For the first time since a short stint in the private sector after Princeton, Rumsfeld left civil service and politics for the corporate world, heading worldwide pharmaceutical company G.D Searle & Co., as well the General Instrument Company and the board of Gilead Sciences.
During this time he did not abandon Washington altogether. He served on a number of national commissions and as envoy to the Middle East for President Ronald Reagan in 1983. It was during this time, on a trip to Baghdad, that he met Iraqi President Saddam Hussein. They forged ties in a mutual opposition to Iran. Some 30 years later, Rumsfeld would be using the entire might of the U.S. military to depose Saddam instead.
Years later, in his memoir, Rumsfeld acknowledged that the weapons of mass destruction were never found and mistakes were made in the pre-war assessments (he had said he knew where they were at the time). He also apologized for his infamous “stuff happens” response when asked about the looting of Baghdad’s artifacts in the immediate aftermath of the 2003 invasion.

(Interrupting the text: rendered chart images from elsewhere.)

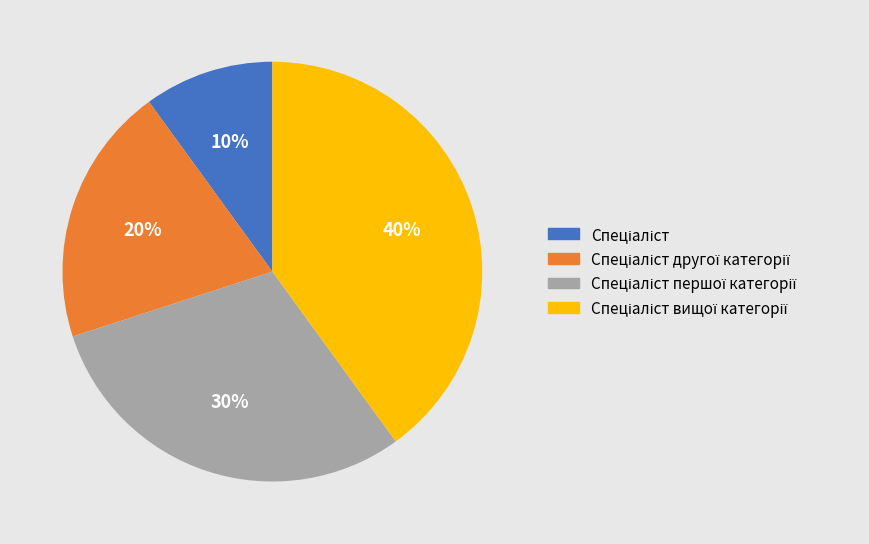

To the nearest percent, what is the difference between the largest and smallest slice percentages?

30%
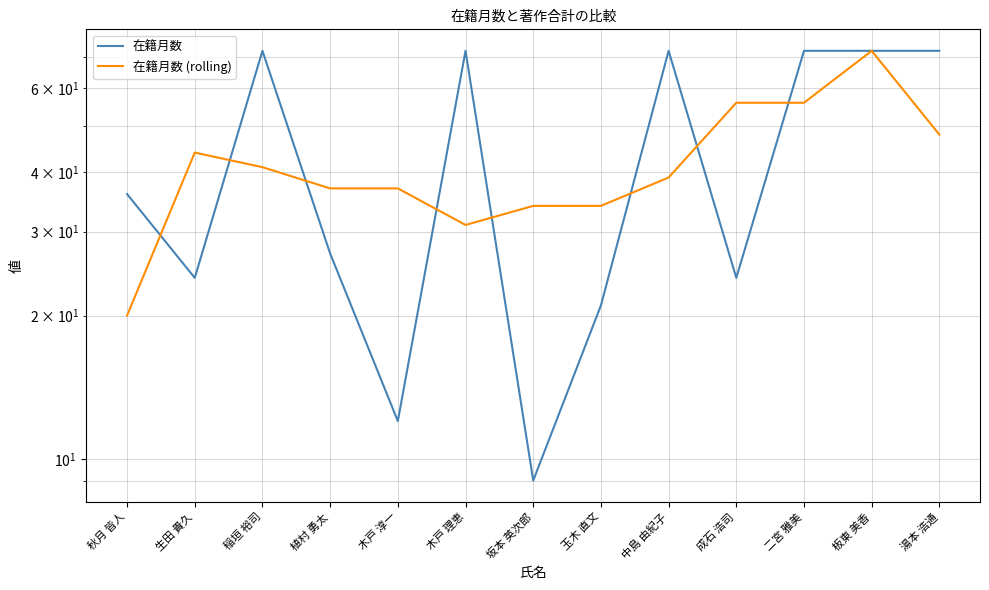

At which category does 在籍月数 (rolling) reach its first local peak?

生田 貴久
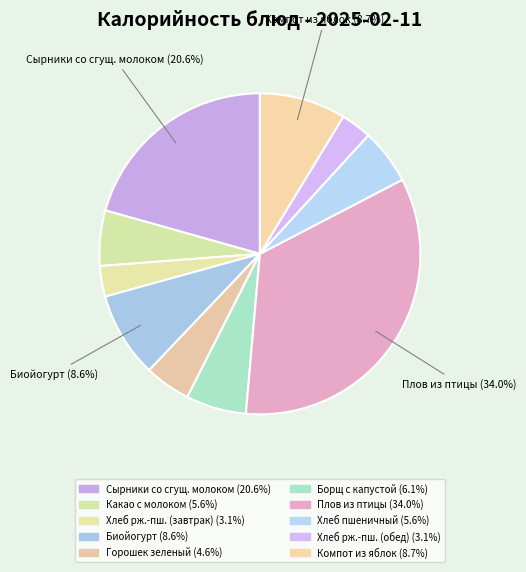

Is there a majority slice in this chart?

No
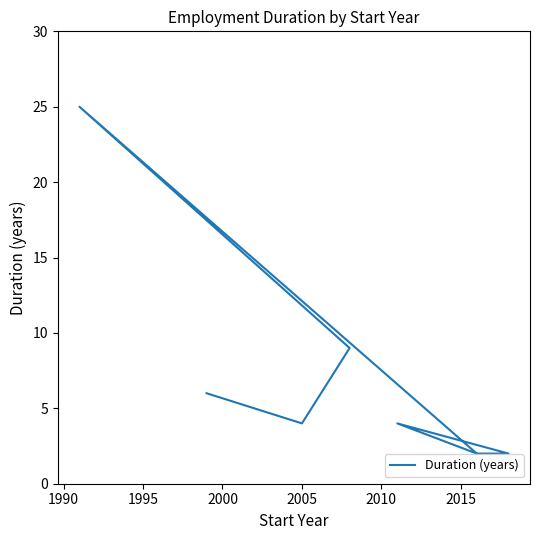

How many values exceed 4?

3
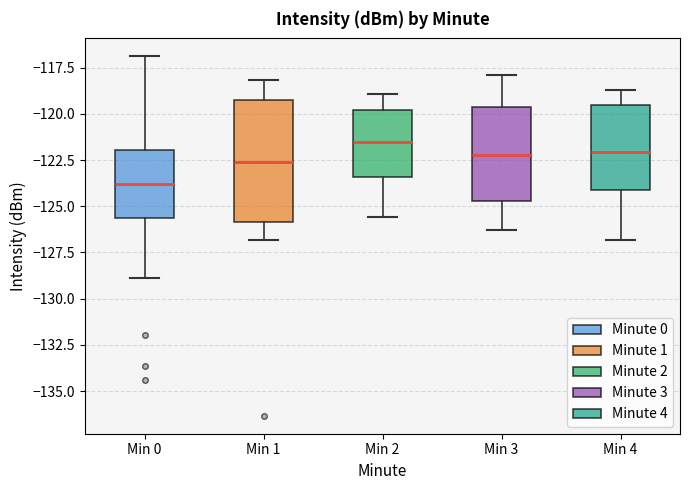

Reading left to right, transcribe this box plot: for each box, give where its median line is, the range the box spans, and where its two whiskers end, as read against the y-axis. The values are not printed on the chart, so give them approximately, as read against the axis.

Min 0: median -124.0, box -125.5 to -122.0, whiskers -129.0 to -117.0
Min 1: median -122.5, box -126.0 to -119.0, whiskers -127.0 to -118.0
Min 2: median -121.5, box -123.5 to -120.0, whiskers -125.5 to -119.0
Min 3: median -122.0, box -124.5 to -119.5, whiskers -126.5 to -118.0
Min 4: median -122.0, box -124.0 to -119.5, whiskers -127.0 to -118.5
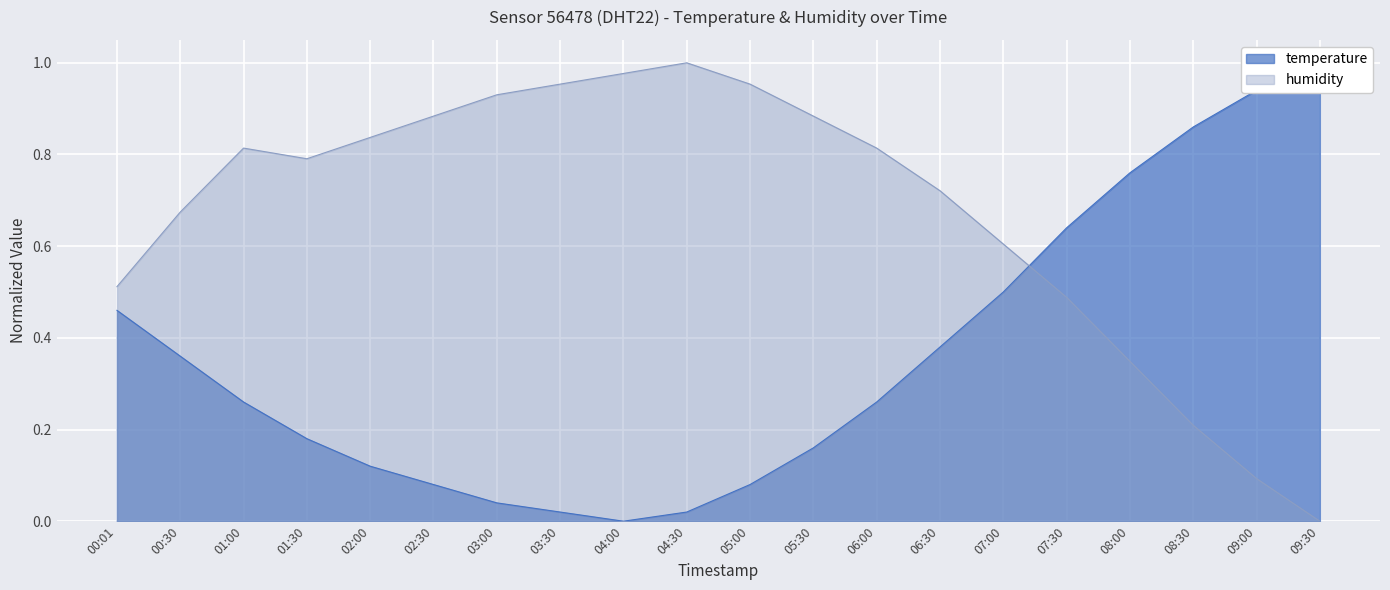

How many intersections are there between humidity and temperature?

1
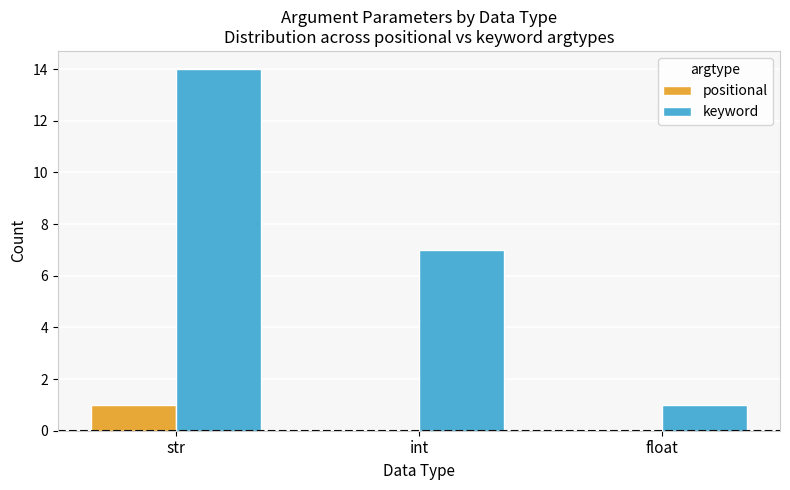

Reading left to right, what are all the values shown in this chart?

positional: 1	0	0
keyword: 14	7	1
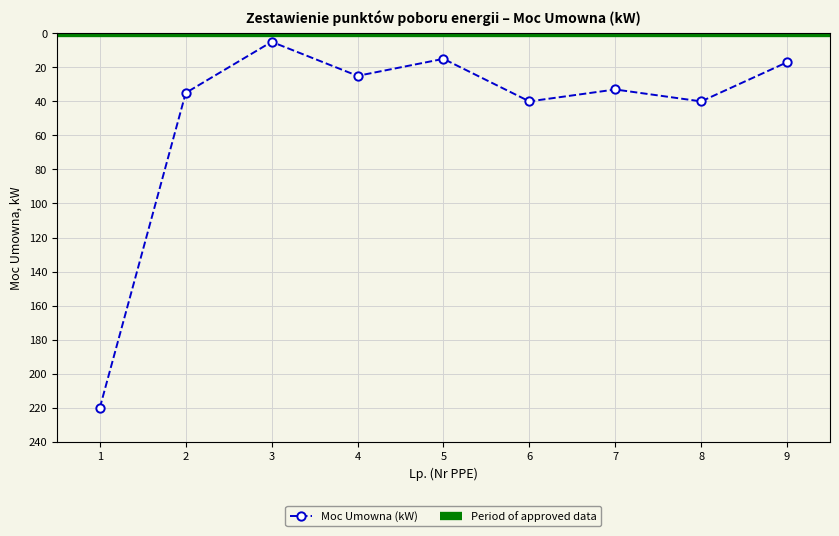

Rank the categories by value from lowest to highest.

3, 5, 9, 4, 7, 2, 6, 8, 1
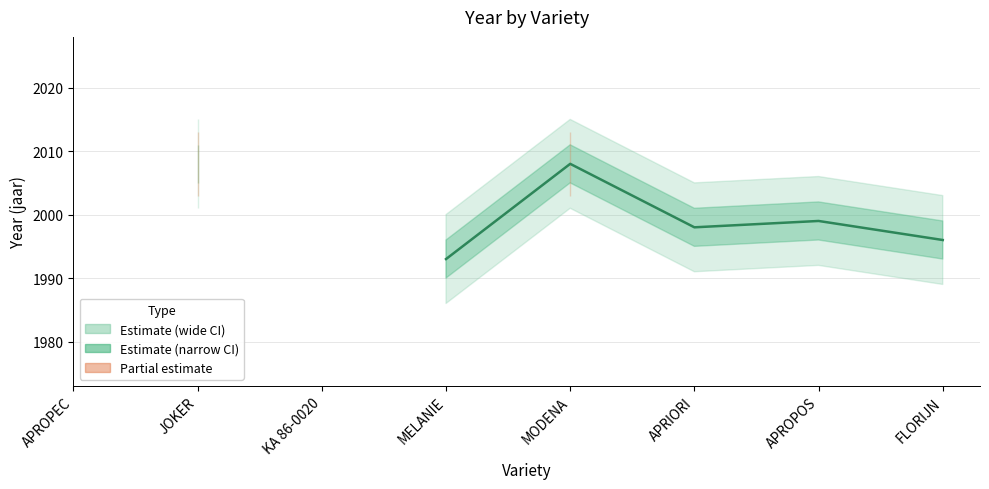

What is the value of the 6th point from the left?

1998.0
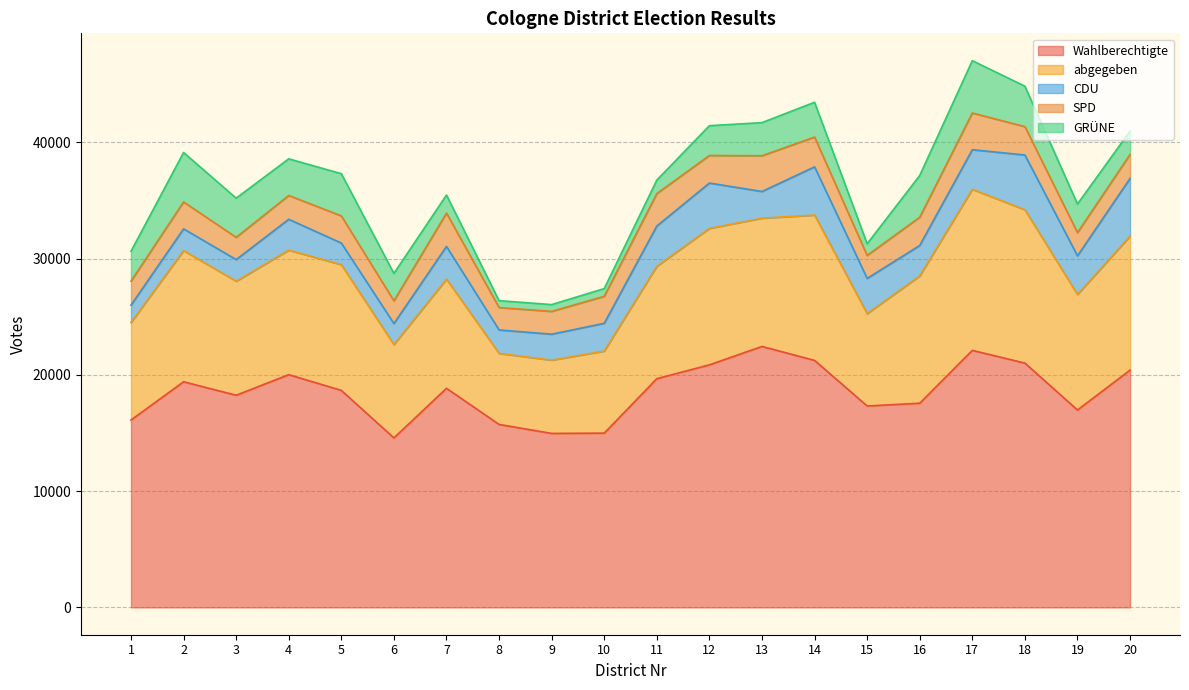

At which label does GRÜNE first exceed 2570?

2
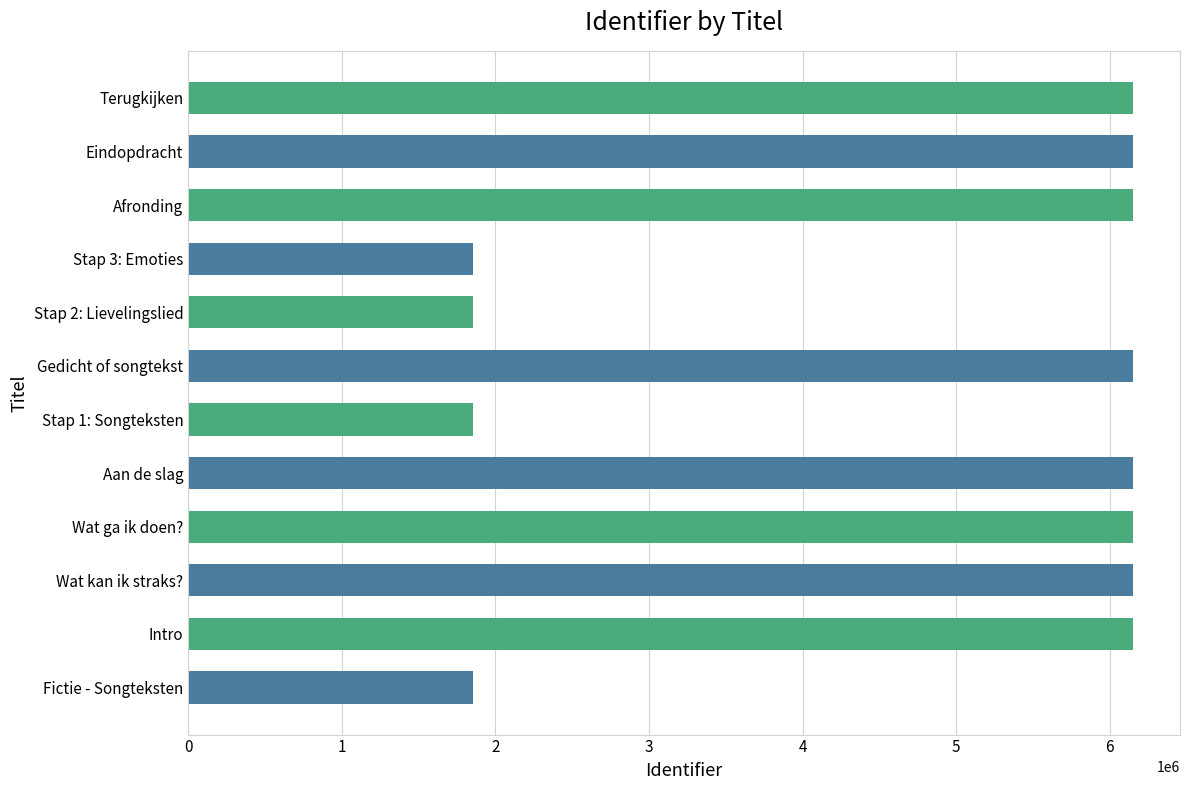

Approximately how many times larger is the value at Wat kan ik straks? compared to Stap 2: Lievelingslied?

3.3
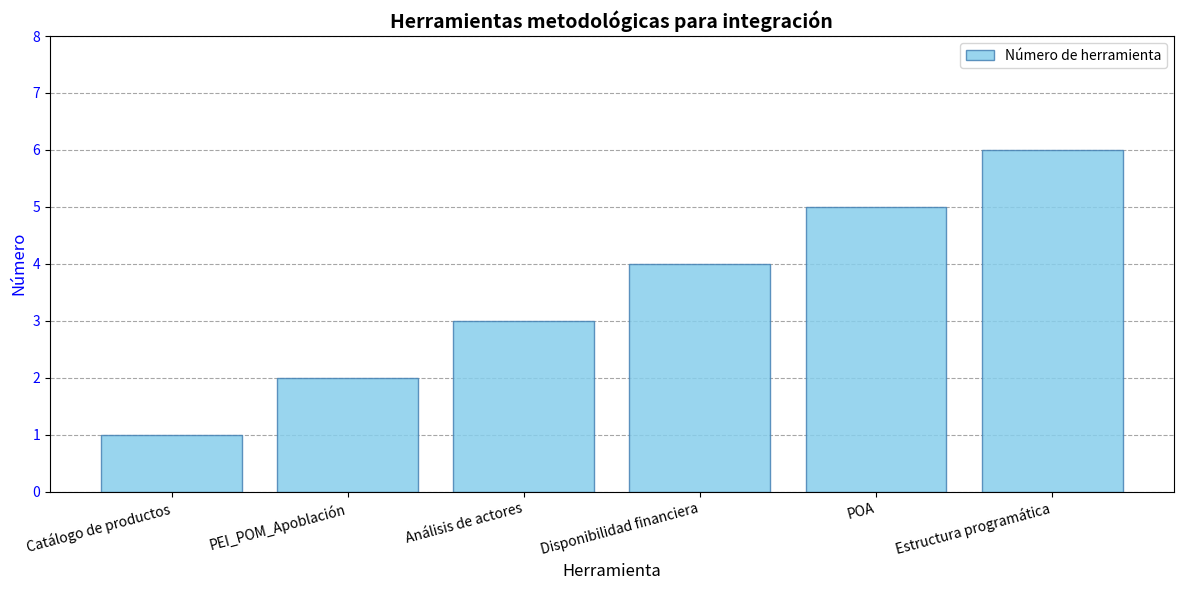

Reading right to left, list all the values displayed in this chart.

6	5	4	3	2	1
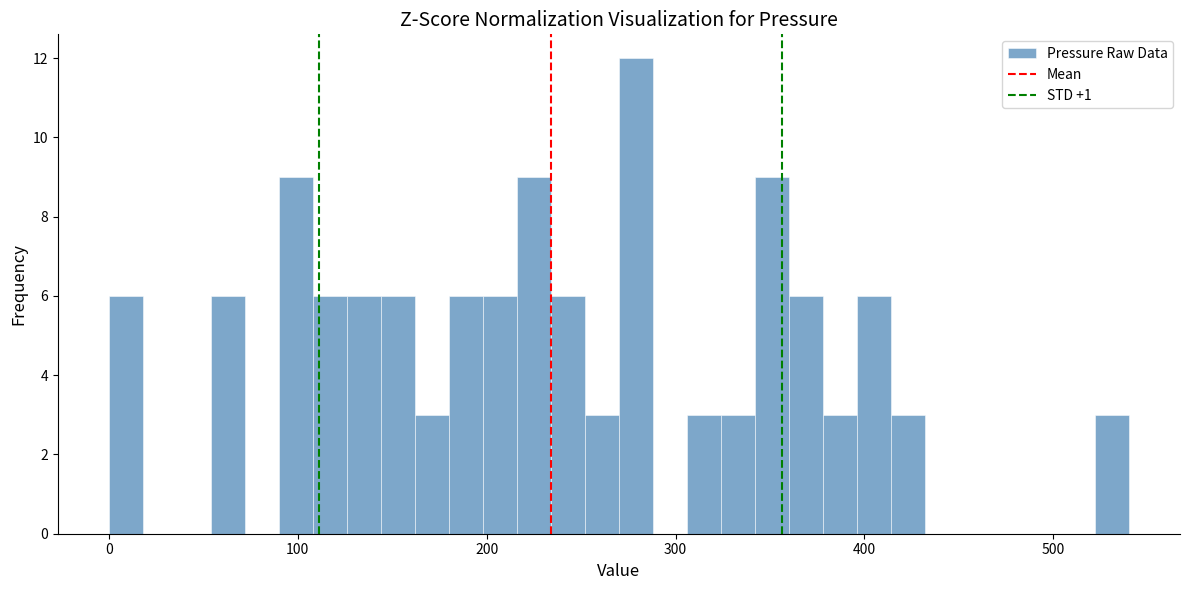

Around what value on the x-axis is the tallest bar? Give the approximate position of its centre, as read against the axis.

280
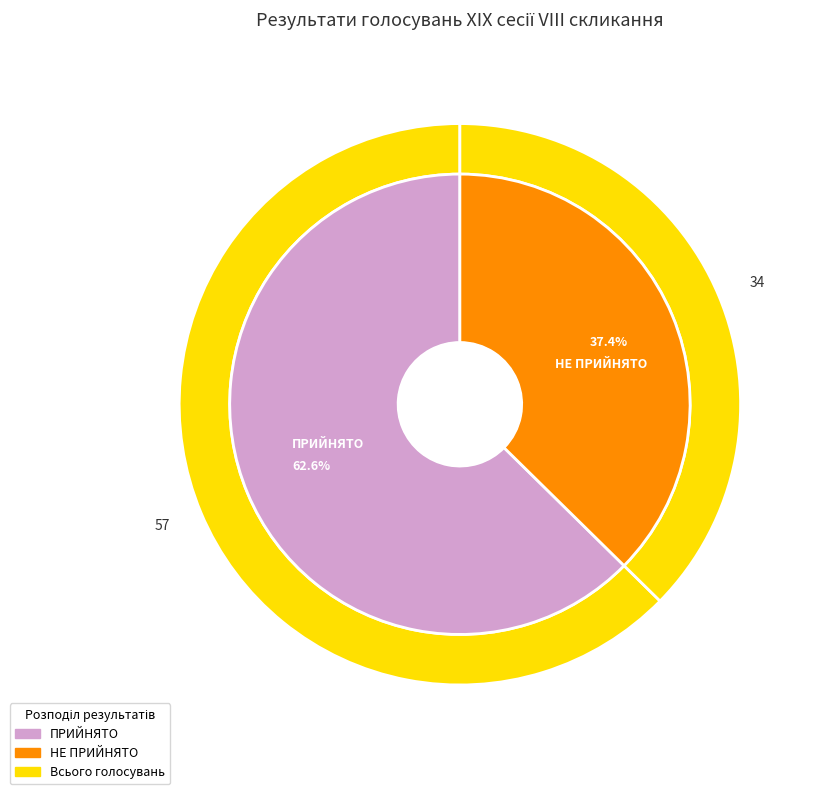

What is the ratio of the value at ПРИЙНЯТО to the value at НЕ ПРИЙНЯТО?

1.7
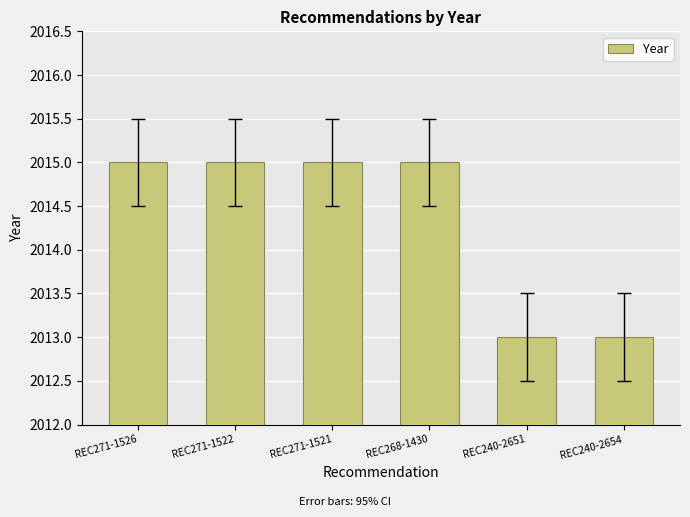

Reading right to left, extract all data points from this chart.

REC240-2654=2013	REC240-2651=2013	REC268-1430=2015	REC271-1521=2015	REC271-1522=2015	REC271-1526=2015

Rumsfeld went back to the private sector after his resignation, sitting out the subsequent Democratic administration, and writing his memoir. He also released many of his papers at the time and made scattered media appearances, remaining one of the more controversial figures of the war period.
Despite that, in February 2011, fellow conservative Republicans awarded Rumsfeld the “Defender of the Constitution Award” at the 2011 Conservative Political Action Conference in Washington.